#### Goal of the exercise:
Look through the listing below and report every line that contains "místa".

[Dataset entries — start]

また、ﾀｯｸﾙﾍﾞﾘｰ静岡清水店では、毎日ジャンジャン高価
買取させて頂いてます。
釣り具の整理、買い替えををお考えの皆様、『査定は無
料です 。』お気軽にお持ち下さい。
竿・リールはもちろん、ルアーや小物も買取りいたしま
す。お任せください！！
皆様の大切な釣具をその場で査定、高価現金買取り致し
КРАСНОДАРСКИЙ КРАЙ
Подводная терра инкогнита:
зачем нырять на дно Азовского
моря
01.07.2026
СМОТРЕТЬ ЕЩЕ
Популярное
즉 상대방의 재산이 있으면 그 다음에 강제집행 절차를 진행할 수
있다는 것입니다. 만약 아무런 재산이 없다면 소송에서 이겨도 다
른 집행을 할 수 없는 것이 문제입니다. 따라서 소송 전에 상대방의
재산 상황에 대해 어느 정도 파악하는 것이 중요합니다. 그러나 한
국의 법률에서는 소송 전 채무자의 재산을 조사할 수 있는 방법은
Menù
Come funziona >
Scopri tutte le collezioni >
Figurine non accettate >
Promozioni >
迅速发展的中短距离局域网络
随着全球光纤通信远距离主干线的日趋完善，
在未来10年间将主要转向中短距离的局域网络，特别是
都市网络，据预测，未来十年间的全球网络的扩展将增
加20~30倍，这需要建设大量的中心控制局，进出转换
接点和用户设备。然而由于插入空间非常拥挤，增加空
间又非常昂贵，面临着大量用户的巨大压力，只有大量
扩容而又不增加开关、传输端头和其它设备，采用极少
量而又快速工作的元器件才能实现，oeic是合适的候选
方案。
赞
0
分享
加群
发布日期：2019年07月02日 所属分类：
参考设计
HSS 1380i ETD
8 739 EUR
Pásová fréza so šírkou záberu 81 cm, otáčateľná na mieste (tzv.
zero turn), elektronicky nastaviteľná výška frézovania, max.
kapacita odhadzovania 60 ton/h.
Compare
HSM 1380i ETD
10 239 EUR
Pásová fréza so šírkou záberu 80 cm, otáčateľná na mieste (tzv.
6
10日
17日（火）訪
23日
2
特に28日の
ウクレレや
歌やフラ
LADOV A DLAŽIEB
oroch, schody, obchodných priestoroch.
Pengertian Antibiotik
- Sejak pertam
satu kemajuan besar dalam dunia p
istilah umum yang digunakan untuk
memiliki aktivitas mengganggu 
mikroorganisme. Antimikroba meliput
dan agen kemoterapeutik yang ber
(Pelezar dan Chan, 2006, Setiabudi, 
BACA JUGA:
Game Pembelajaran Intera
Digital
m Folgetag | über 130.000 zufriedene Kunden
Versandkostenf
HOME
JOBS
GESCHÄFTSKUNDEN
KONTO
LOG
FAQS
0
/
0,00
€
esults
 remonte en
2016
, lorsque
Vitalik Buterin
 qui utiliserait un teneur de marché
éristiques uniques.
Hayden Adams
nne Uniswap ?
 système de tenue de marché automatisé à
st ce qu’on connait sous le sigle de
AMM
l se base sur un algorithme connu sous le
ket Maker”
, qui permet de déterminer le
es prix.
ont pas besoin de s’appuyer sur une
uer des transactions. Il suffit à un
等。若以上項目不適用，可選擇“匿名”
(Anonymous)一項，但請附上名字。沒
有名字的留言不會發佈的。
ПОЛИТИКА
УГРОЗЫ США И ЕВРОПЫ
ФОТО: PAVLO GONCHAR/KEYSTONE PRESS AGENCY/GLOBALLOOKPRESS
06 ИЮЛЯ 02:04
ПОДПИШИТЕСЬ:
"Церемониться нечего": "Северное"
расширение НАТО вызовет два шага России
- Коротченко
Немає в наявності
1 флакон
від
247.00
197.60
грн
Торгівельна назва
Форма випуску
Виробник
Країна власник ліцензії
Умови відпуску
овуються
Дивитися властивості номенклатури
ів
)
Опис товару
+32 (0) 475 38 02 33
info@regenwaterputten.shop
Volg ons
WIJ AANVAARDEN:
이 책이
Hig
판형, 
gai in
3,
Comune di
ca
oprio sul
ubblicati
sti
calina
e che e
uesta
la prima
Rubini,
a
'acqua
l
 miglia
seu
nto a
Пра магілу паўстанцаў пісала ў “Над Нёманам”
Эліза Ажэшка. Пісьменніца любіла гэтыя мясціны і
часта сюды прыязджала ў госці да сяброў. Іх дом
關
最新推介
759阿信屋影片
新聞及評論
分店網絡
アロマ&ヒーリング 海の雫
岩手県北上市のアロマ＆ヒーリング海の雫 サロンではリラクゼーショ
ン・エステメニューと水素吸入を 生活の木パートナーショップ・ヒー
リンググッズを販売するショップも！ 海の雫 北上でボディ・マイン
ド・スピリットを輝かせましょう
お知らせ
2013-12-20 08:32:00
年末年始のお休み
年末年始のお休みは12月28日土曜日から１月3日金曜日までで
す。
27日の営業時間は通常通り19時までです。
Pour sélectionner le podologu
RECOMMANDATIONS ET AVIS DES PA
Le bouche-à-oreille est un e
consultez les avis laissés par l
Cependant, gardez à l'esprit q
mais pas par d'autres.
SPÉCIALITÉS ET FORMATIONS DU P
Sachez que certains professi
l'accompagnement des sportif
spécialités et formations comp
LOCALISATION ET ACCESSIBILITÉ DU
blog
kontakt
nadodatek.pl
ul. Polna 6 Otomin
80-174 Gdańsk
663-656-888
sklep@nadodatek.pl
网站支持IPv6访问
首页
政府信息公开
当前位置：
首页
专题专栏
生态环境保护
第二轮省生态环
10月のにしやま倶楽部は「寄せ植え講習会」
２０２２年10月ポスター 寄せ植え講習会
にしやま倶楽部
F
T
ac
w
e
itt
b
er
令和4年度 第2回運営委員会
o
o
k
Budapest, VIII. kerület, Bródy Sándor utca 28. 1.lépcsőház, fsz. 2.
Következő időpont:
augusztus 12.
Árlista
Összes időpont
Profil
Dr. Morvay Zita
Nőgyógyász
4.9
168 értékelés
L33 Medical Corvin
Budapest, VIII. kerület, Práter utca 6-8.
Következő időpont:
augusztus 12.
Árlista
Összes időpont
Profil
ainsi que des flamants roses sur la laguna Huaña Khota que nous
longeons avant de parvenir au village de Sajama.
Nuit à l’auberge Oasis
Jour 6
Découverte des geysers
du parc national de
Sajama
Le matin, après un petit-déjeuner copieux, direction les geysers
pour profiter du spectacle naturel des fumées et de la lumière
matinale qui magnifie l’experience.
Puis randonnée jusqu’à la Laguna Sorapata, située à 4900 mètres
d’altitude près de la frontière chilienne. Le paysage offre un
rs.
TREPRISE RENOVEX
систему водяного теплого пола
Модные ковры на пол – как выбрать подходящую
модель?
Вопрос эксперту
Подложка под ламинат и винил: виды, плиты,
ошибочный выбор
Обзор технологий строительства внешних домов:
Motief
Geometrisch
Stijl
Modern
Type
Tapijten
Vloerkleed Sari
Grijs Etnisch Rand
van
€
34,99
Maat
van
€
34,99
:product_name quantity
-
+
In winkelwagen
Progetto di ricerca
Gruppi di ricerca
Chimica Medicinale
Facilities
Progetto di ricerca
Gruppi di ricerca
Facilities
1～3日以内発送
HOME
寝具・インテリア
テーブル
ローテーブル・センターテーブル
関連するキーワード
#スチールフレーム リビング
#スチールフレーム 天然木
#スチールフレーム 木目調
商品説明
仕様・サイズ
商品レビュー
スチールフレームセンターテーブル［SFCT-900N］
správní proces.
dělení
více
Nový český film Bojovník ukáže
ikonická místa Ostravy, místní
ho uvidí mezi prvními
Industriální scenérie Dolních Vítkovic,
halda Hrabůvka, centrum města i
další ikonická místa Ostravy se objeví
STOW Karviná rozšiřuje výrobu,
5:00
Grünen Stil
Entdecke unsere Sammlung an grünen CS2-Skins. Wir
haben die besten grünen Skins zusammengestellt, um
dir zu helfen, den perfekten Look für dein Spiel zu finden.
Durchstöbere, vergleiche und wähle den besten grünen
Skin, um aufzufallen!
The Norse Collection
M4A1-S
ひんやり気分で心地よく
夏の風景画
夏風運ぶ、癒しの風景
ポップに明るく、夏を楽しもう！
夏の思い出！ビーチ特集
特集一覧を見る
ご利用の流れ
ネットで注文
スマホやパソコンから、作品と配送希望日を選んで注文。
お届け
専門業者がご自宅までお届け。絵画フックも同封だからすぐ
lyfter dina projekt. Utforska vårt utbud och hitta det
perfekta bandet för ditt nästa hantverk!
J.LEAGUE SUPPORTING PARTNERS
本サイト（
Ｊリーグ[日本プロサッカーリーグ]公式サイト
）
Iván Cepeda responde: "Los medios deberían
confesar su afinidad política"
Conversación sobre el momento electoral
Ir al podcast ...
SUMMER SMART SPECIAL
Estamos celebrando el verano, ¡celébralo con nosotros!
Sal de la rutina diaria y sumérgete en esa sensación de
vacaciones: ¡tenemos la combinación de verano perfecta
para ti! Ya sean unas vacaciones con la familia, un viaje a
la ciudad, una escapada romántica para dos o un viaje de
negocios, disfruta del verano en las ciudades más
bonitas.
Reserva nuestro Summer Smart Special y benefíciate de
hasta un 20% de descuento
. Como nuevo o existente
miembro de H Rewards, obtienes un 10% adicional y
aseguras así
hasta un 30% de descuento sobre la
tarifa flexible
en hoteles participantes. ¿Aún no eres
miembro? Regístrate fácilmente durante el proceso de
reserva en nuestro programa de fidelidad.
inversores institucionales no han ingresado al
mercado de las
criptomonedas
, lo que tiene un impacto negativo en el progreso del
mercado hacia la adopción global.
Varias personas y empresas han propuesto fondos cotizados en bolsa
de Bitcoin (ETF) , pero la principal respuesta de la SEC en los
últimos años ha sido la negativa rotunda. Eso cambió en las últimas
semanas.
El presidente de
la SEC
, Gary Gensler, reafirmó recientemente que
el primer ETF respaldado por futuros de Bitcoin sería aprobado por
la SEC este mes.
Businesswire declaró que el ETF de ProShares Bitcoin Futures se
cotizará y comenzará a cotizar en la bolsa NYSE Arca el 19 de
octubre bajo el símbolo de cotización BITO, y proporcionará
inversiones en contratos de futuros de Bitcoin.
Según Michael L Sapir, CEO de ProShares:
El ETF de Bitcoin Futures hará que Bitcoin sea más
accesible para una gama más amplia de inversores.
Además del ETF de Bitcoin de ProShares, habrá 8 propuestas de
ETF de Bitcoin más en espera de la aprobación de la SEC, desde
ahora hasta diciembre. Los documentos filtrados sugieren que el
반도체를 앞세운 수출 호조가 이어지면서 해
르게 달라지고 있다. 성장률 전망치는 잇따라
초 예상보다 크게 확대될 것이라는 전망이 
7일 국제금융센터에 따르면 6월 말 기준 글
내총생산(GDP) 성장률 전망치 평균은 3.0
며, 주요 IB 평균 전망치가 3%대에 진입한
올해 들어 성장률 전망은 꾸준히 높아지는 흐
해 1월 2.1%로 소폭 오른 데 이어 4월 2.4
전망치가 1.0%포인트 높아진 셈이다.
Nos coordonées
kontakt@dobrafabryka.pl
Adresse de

[Dataset entries — finish]

#### Exercise result:
ikonická místa Ostravy, místní
další ikonická místa Ostravy se objeví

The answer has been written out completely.